__TASK GOAL__.
Examine the material below. Gather every line in which the string "airborne" appears.

__EXTRACTED RECORDS__.
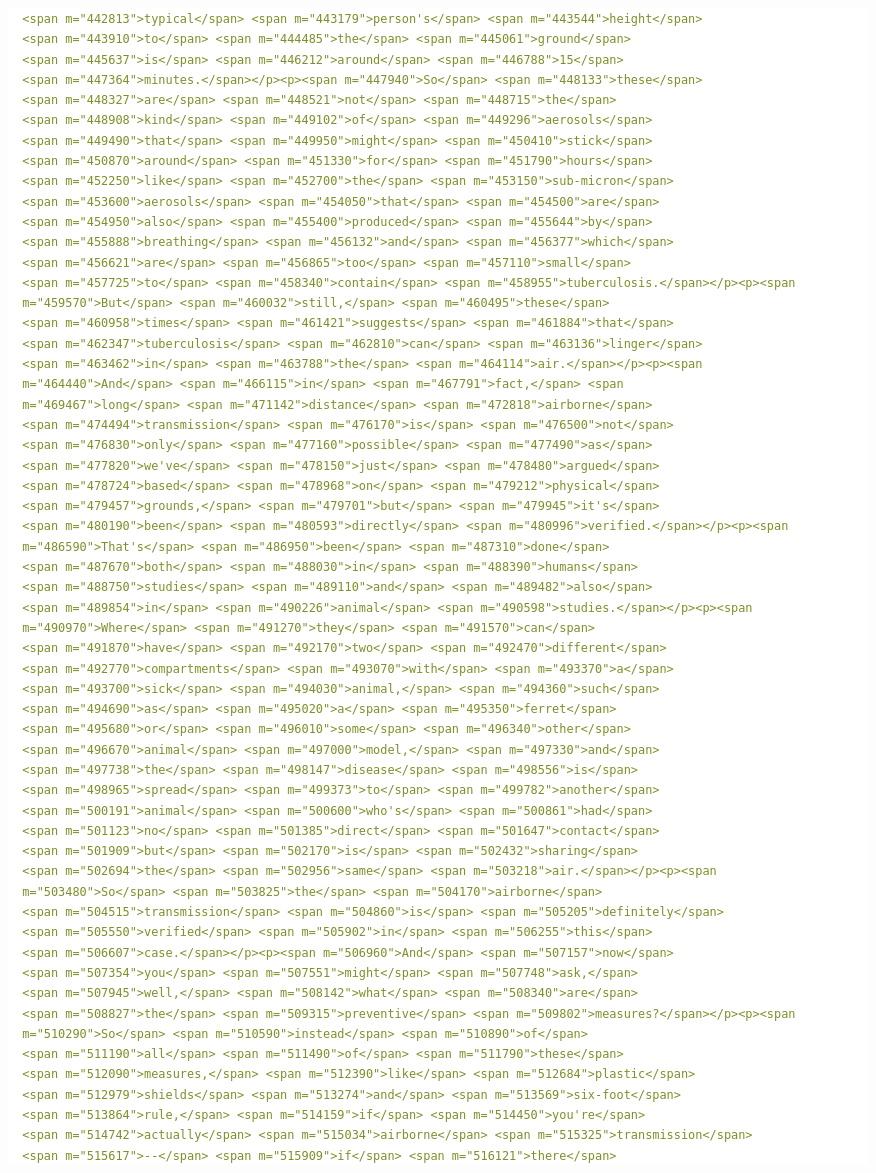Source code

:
 ```yaml
  <span m="442813">typical</span> <span m="443179">person's</span> <span m="443544">height</span>
  <span m="443910">to</span> <span m="444485">the</span> <span m="445061">ground</span>
  <span m="445637">is</span> <span m="446212">around</span> <span m="446788">15</span>
  <span m="447364">minutes.</span></p><p><span m="447940">So</span> <span m="448133">these</span>
  <span m="448327">are</span> <span m="448521">not</span> <span m="448715">the</span>
  <span m="448908">kind</span> <span m="449102">of</span> <span m="449296">aerosols</span>
  <span m="449490">that</span> <span m="449950">might</span> <span m="450410">stick</span>
  <span m="450870">around</span> <span m="451330">for</span> <span m="451790">hours</span>
  <span m="452250">like</span> <span m="452700">the</span> <span m="453150">sub-micron</span>
  <span m="453600">aerosols</span> <span m="454050">that</span> <span m="454500">are</span>
  <span m="454950">also</span> <span m="455400">produced</span> <span m="455644">by</span>
  <span m="455888">breathing</span> <span m="456132">and</span> <span m="456377">which</span>
  <span m="456621">are</span> <span m="456865">too</span> <span m="457110">small</span>
  <span m="457725">to</span> <span m="458340">contain</span> <span m="458955">tuberculosis.</span></p><p><span
  m="459570">But</span> <span m="460032">still,</span> <span m="460495">these</span>
  <span m="460958">times</span> <span m="461421">suggests</span> <span m="461884">that</span>
  <span m="462347">tuberculosis</span> <span m="462810">can</span> <span m="463136">linger</span>
  <span m="463462">in</span> <span m="463788">the</span> <span m="464114">air.</span></p><p><span
  m="464440">And</span> <span m="466115">in</span> <span m="467791">fact,</span> <span
  m="469467">long</span> <span m="471142">distance</span> <span m="472818">airborne</span>
  <span m="474494">transmission</span> <span m="476170">is</span> <span m="476500">not</span>
  <span m="476830">only</span> <span m="477160">possible</span> <span m="477490">as</span>
  <span m="477820">we've</span> <span m="478150">just</span> <span m="478480">argued</span>
  <span m="478724">based</span> <span m="478968">on</span> <span m="479212">physical</span>
  <span m="479457">grounds,</span> <span m="479701">but</span> <span m="479945">it's</span>
  <span m="480190">been</span> <span m="480593">directly</span> <span m="480996">verified.</span></p><p><span
  m="486590">That's</span> <span m="486950">been</span> <span m="487310">done</span>
  <span m="487670">both</span> <span m="488030">in</span> <span m="488390">humans</span>
  <span m="488750">studies</span> <span m="489110">and</span> <span m="489482">also</span>
  <span m="489854">in</span> <span m="490226">animal</span> <span m="490598">studies.</span></p><p><span
  m="490970">Where</span> <span m="491270">they</span> <span m="491570">can</span>
  <span m="491870">have</span> <span m="492170">two</span> <span m="492470">different</span>
  <span m="492770">compartments</span> <span m="493070">with</span> <span m="493370">a</span>
  <span m="493700">sick</span> <span m="494030">animal,</span> <span m="494360">such</span>
  <span m="494690">as</span> <span m="495020">a</span> <span m="495350">ferret</span>
  <span m="495680">or</span> <span m="496010">some</span> <span m="496340">other</span>
  <span m="496670">animal</span> <span m="497000">model,</span> <span m="497330">and</span>
  <span m="497738">the</span> <span m="498147">disease</span> <span m="498556">is</span>
  <span m="498965">spread</span> <span m="499373">to</span> <span m="499782">another</span>
  <span m="500191">animal</span> <span m="500600">who's</span> <span m="500861">had</span>
  <span m="501123">no</span> <span m="501385">direct</span> <span m="501647">contact</span>
  <span m="501909">but</span> <span m="502170">is</span> <span m="502432">sharing</span>
  <span m="502694">the</span> <span m="502956">same</span> <span m="503218">air.</span></p><p><span
  m="503480">So</span> <span m="503825">the</span> <span m="504170">airborne</span>
  <span m="504515">transmission</span> <span m="504860">is</span> <span m="505205">definitely</span>
  <span m="505550">verified</span> <span m="505902">in</span> <span m="506255">this</span>
  <span m="506607">case.</span></p><p><span m="506960">And</span> <span m="507157">now</span>
  <span m="507354">you</span> <span m="507551">might</span> <span m="507748">ask,</span>
  <span m="507945">well,</span> <span m="508142">what</span> <span m="508340">are</span>
  <span m="508827">the</span> <span m="509315">preventive</span> <span m="509802">measures?</span></p><p><span
  m="510290">So</span> <span m="510590">instead</span> <span m="510890">of</span>
  <span m="511190">all</span> <span m="511490">of</span> <span m="511790">these</span>
  <span m="512090">measures,</span> <span m="512390">like</span> <span m="512684">plastic</span>
  <span m="512979">shields</span> <span m="513274">and</span> <span m="513569">six-foot</span>
  <span m="513864">rule,</span> <span m="514159">if</span> <span m="514450">you're</span>
  <span m="514742">actually</span> <span m="515034">airborne</span> <span m="515325">transmission</span>
  <span m="515617">--</span> <span m="515909">if</span> <span m="516121">there</span>
```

__ANSWER__.
  m="469467">long</span> <span m="471142">distance</span> <span m="472818">airborne</span>
  m="503480">So</span> <span m="503825">the</span> <span m="504170">airborne</span>
  <span m="514742">actually</span> <span m="515034">airborne</span> <span m="515325">transmission</span>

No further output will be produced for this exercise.